There is no more callous, matlabi and blindered creature than a modern art-apparatchik, I suspect not just in Navi Delhi but all over this sorry planet...

So, there you have a typical Embassy Party, high ceilings, tapestries, supercilious waiters more protective of their masters’ canapés and wine than the host Diplos themselves, the crowd separating into ‘power’, ‘journo’ and ‘artists’, like ghee or oil separating from the gravy, no one circle talking to the other more than strictly necessary, even though the excuse for the latest Canapé Parsimony Convention is that the artists are exhibiting under the aegis of the embassy and the journos are here to write and tell the populace about the happy temporary marriage taking place between Government Emissaries and Slaves of Expressive Creativity.
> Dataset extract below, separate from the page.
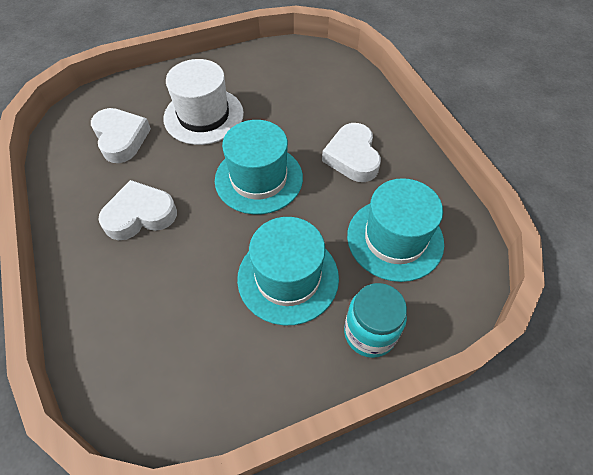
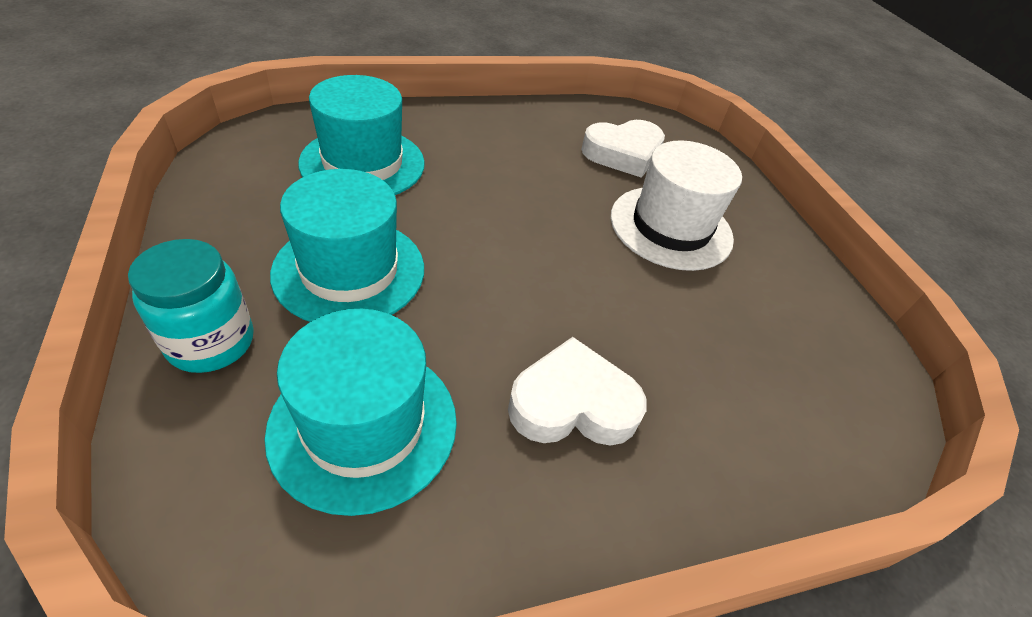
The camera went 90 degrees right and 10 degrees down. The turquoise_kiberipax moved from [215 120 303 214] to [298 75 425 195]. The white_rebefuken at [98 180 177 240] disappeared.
Ho-hum, another oft-repeated Delhi scenario, I hear you saying, but no—this was here, where Dillittante has temporarily pitched his gazebo, in one of the so-called mega-villes of the world, and the Embassy was that of an important European cultural power that is not French. What was perhaps more amusing than amazing was that the form of the lunch did not stray an iota from a thousand similar events in Delhi: the medium-tepid reception of duty-bharoing dipsomats forced to deal with a crowd they considered mildly weird and unstable, i.e. arteesht-taips, with the drinks and the meal that followed all perfectly civil and nutritious but lacking in any psychic or intellectual substance.
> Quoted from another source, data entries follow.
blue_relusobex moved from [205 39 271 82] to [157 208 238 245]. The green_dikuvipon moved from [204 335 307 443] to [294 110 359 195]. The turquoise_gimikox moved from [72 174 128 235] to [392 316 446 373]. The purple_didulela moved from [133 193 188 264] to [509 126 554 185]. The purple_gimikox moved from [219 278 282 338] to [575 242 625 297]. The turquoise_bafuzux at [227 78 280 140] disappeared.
The question is, what ‘substance’ can you expect from people who are not basically in the ‘art business’, people who are doing this party ritual for no reason except that it brings some intangibly reflected kudos to the country and government doing the canapé-protection? What can you expect in this scenario from bureaucrats who’ve been specifically designed to deal with other bureaucrats and with politicians and businessmen, when even the so-called professional art-admin types, such as curators and museum bosses themselves have the most minimalist of social skills? Because, (with the firm exception of a few of my good friends) there is no more callous, matlabi and blindered creature than a modern art-apparatchik, I suspect not just in Navi Delhi but all over this sorry planet.

Most of all, there is a gross lack of understanding and lack, more criminally, of a desire to understand and discover the artists/filmmakers/sundry creativity-types with whom the apparatchik is supposed to be in dialogue. This is perfect both for the indifferent diplomat and the despo-art-wannabe who’s trying to get the sale, the commission, the trip abroad. Both types of creatures look to this Kuratosaurus and abreact differently with mostly quite ghastly results.

But then, why should we complain? We in Delburgh are doing quite well out of the whole, sick fandango; or at least, doing no worse than sorry arty-jokers in this here town where I’m watching the river flow.